The US government is working to change that by proposing to raise the overtime salary threshold to $50,400, which would put an additional 5 million workers in line for overtime pay. The threshold will also be updated every three years to keep in step with inflation.

A recent expose on Amazon’s punishing hours – employees said 80-plus-hour workweeks were the norm – is indicative of a larger trend of overwork that has seeped into the American psyche in recent decades. The research linking long hours with serious health problems like stroke and heart disease, as well as an increase in occupational injuries, should at least give companies some pause.

It wasn’t meant to be this way. In the early 20th century, shorter work hours were held up as the ideal, and more leisure time was viewed as a sign of success, said Benjamin Hunnicutt, a professor of leisure studies at the University of Iowa and the author of Free Time: the Forgotten American Dream. Back then, higher paid workers were more likely to work fewer hours than lower paid workers, and as technology advanced, the thinking went, work would become less important. But the opposite turned out to be true.

It’s hard to pinpoint what exactly caused the current obsession with work, said Hunnicutt, but companies shoulder a lot of the blame. In certain industries, particularly tech and finance, overwork has become embedded in the culture as competition grows to remain at the cutting edge of innovation. Silicon Valley giants like Facebook and Google splash out on lavish amenities for their employees like free all-you-can-eat buffets and nap pods, along with doctors’ and dentists’ offices onsite, a shiny ploy to ensure employees remain at work. And it’s generally cheaper to pay an employee overtime than it is to hire more people for the job.

According to the study, it’s also much harder for employers to measure output in the current knowledge-based economy. In the past, when factory work was so ubiquitous, it was easier to quantify how much work a person produced each day. Now, it’s not so simple, and companies are equating hours logged with a worker’s dedication.

John Pencavel, an economics professor at Stanford, stresses that one size doesn’t fit all, and what might work for one firm, might not work for another.

“The question should be, should employers want workers to work long hours?” Pencavel said. “I’d say there’s a case in encouraging firms to think about experimenting with shorter hours, just to see what would happen.”

Some companies are doing just that.
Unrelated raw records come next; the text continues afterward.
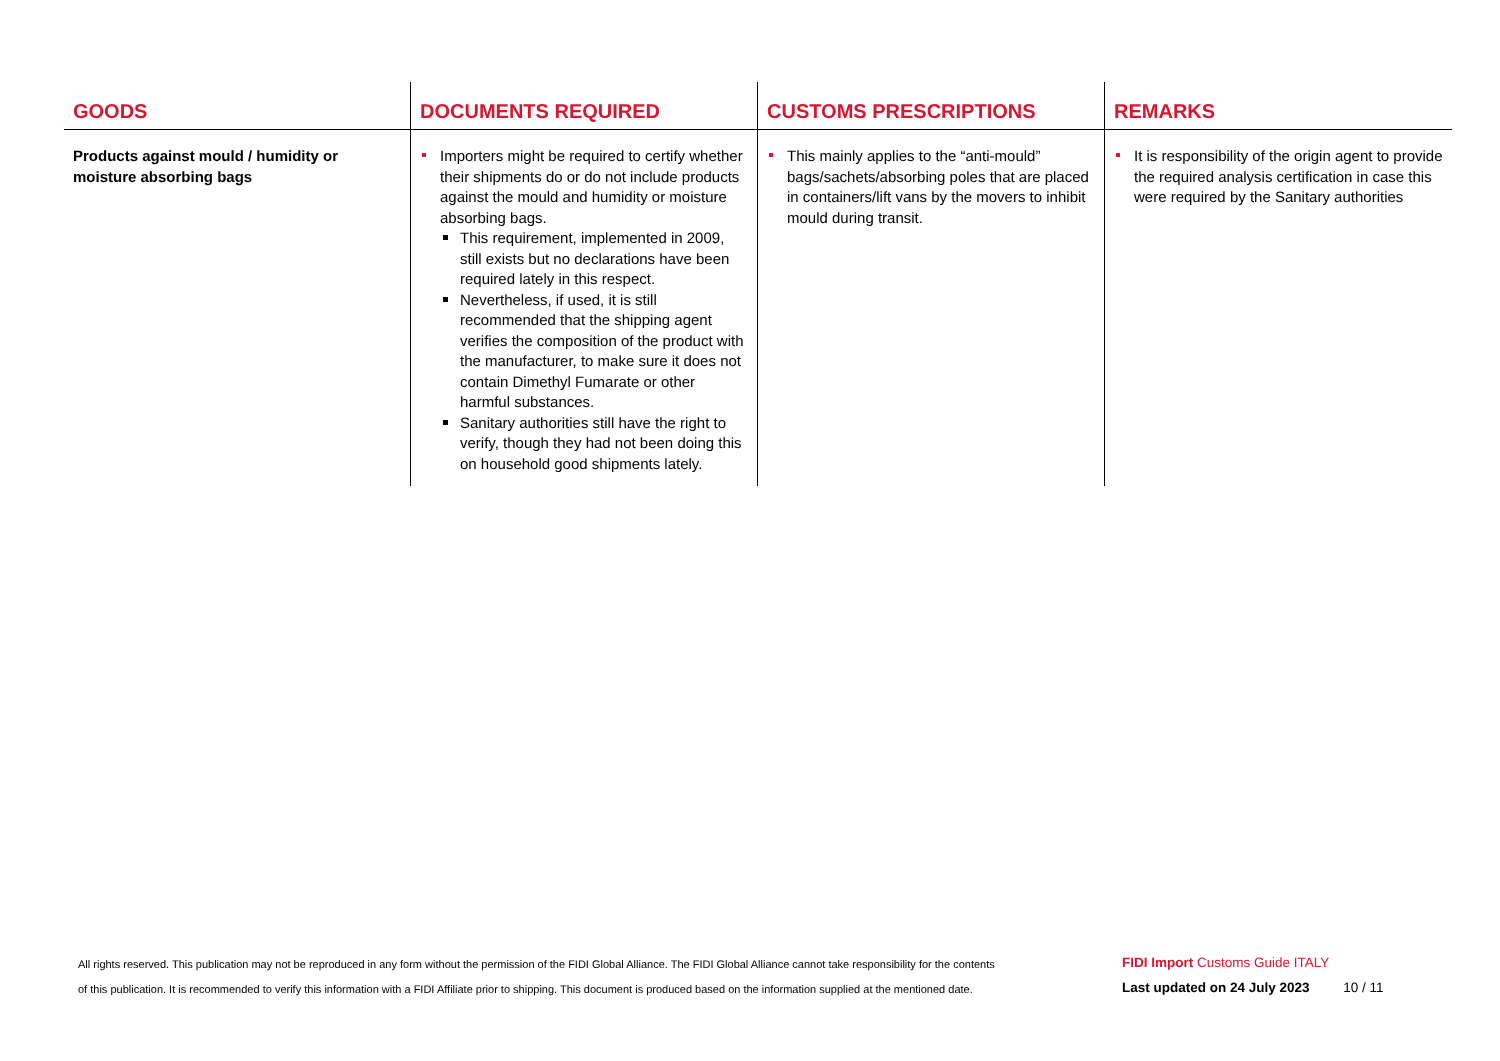| GOODS | DOCUMENTS REQUIRED | CUSTOMS PRESCRIPTIONS | REMARKS |
| --- | --- | --- | --- |
| Products against mould / humidity or moisture absorbing bags | Importers might be required to certify whether their shipments do or do not include products against the mould and humidity or moisture absorbing bags. This requirement, implemented in 2009, still exists but no declarations have been required lately in this respect. Nevertheless, if used, it is still recommended that the shipping agent verifies the composition of the product with the manufacturer, to make sure it does not contain Dimethyl Fumarate or other harmful substances. Sanitary authorities still have the right to verify, though they had not been doing this on household good shipments lately. | This mainly applies to the “anti-mould” bags/sachets/absorbing poles that are placed in containers/lift vans by the movers to inhibit mould during transit. | It is responsibility of the origin agent to provide the required analysis certification in case this were required by the Sanitary authorities |
All rights reserved. This publication may not be reproduced in any form without the permission of the FIDI Global Alliance. The FIDI Global Alliance cannot take responsibility for the contents
of this publication. It is recommended to verify this information with a FIDI Affiliate prior to shipping. This document is produced based on the information supplied at the mentioned date.
FIDI Import Customs Guide ITALY
Last updated on 24 July 2023 10 / 11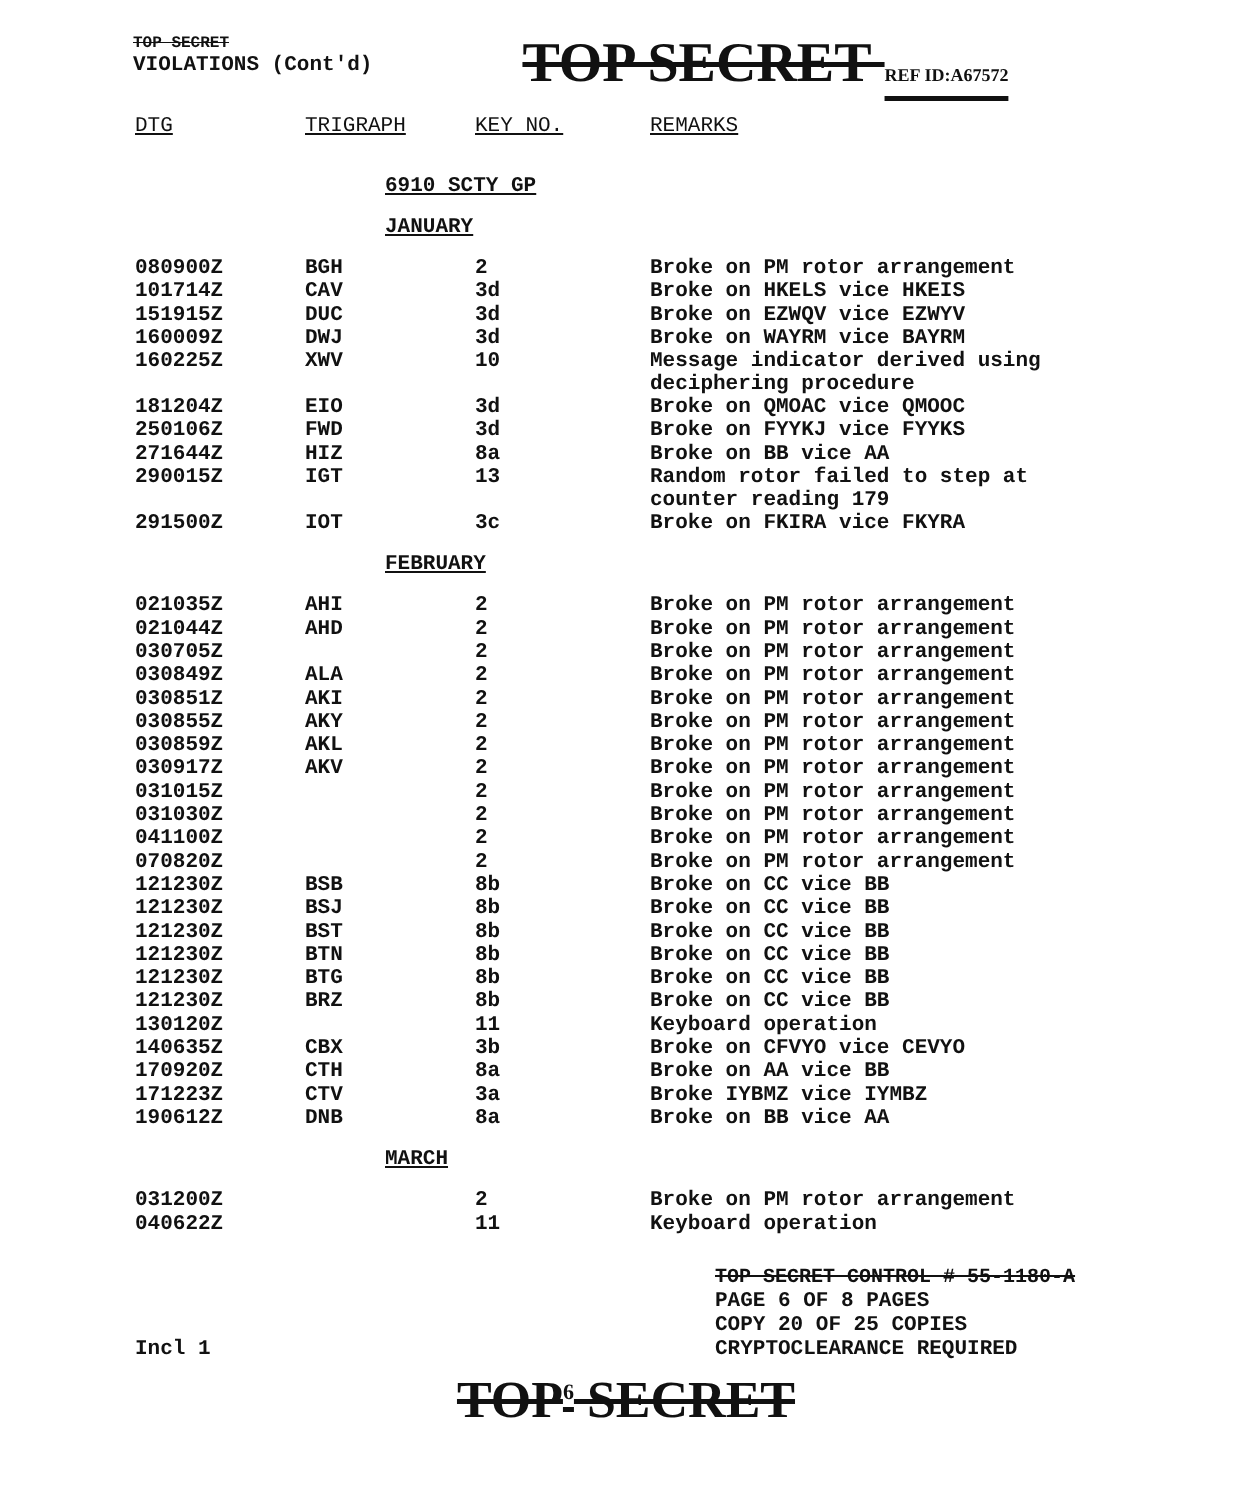TOP SECRET
VIOLATIONS (Cont'd)
TOP SECRET REF ID:A67572
| DTG | TRIGRAPH | KEY NO. | REMARKS |
| --- | --- | --- | --- |
6910 SCTY GP
JANUARY
| 080900Z | BGH | 2 | Broke on PM rotor arrangement |
| 101714Z | CAV | 3d | Broke on HKELS vice HKEIS |
| 151915Z | DUC | 3d | Broke on EZWQV vice EZWYV |
| 160009Z | DWJ | 3d | Broke on WAYRM vice BAYRM |
| 160225Z | XWV | 10 | Message indicator derived using deciphering procedure |
| 181204Z | EIO | 3d | Broke on QMOAC vice QMOOC |
| 250106Z | FWD | 3d | Broke on FYYKJ vice FYYKS |
| 271644Z | HIZ | 8a | Broke on BB vice AA |
| 290015Z | IGT | 13 | Random rotor failed to step at counter reading 179 |
| 291500Z | IOT | 3c | Broke on FKIRA vice FKYRA |
FEBRUARY
| 021035Z | AHI | 2 | Broke on PM rotor arrangement |
| 021044Z | AHD | 2 | Broke on PM rotor arrangement |
| 030705Z | | 2 | Broke on PM rotor arrangement |
| 030849Z | ALA | 2 | Broke on PM rotor arrangement |
| 030851Z | AKI | 2 | Broke on PM rotor arrangement |
| 030855Z | AKY | 2 | Broke on PM rotor arrangement |
| 030859Z | AKL | 2 | Broke on PM rotor arrangement |
| 030917Z | AKV | 2 | Broke on PM rotor arrangement |
| 031015Z | | 2 | Broke on PM rotor arrangement |
| 031030Z | | 2 | Broke on PM rotor arrangement |
| 041100Z | | 2 | Broke on PM rotor arrangement |
| 070820Z | | 2 | Broke on PM rotor arrangement |
| 121230Z | BSB | 8b | Broke on CC vice BB |
| 121230Z | BSJ | 8b | Broke on CC vice BB |
| 121230Z | BST | 8b | Broke on CC vice BB |
| 121230Z | BTN | 8b | Broke on CC vice BB |
| 121230Z | BTG | 8b | Broke on CC vice BB |
| 121230Z | BRZ | 8b | Broke on CC vice BB |
| 130120Z | | 11 | Keyboard operation |
| 140635Z | CBX | 3b | Broke on CFVYO vice CEVYO |
| 170920Z | CTH | 8a | Broke on AA vice BB |
| 171223Z | CTV | 3a | Broke IYBMZ vice IYMBZ |
| 190612Z | DNB | 8a | Broke on BB vice AA |
MARCH
| 031200Z | | 2 | Broke on PM rotor arrangement |
| 040622Z | | 11 | Keyboard operation |
TOP SECRET CONTROL # 55-1180-A
PAGE 6 OF 8 PAGES
COPY 20 OF 25 COPIES
Incl 1 CRYPTOCLEARANCE REQUIRED
TOP<sup>6</sup> SECRET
A small but growing crop of startups are trying out four-day workweeks, and giving employees more autonomy in deciding their own schedules.

Compared to other countries, the US falls more or less in the middle when it comes to average hours worked per week, according to the Organisation for Economic Cooperation and Development (OECD). In a 2014 OECD survey, the US ranked 16 out 36 countries, putting in 34.4 hours of work each week. Mexican workers toiled the most, logging 42.85 hours, while Germany was last, with a typical workweek of just 26.37 hours. But figures differ, and according to a 2014 Gallup poll, half of all full time workers in the US said they generally work more than 40 hours a week, and nearly four in ten said they put in at least 50 hours.

Boushey said what’s lacking is choice . She suggests putting in place a so-called “right-to-request” law, which would allow workers to ask their boss for a flexible work schedule, without fear of retaliation.

“If you love your job, does that mean you don’t have the right to go home and see your family, or go on vacation?” she said. “There may be a period where you’re happy to work a lot, but people shouldn’t be forced to do it every day.”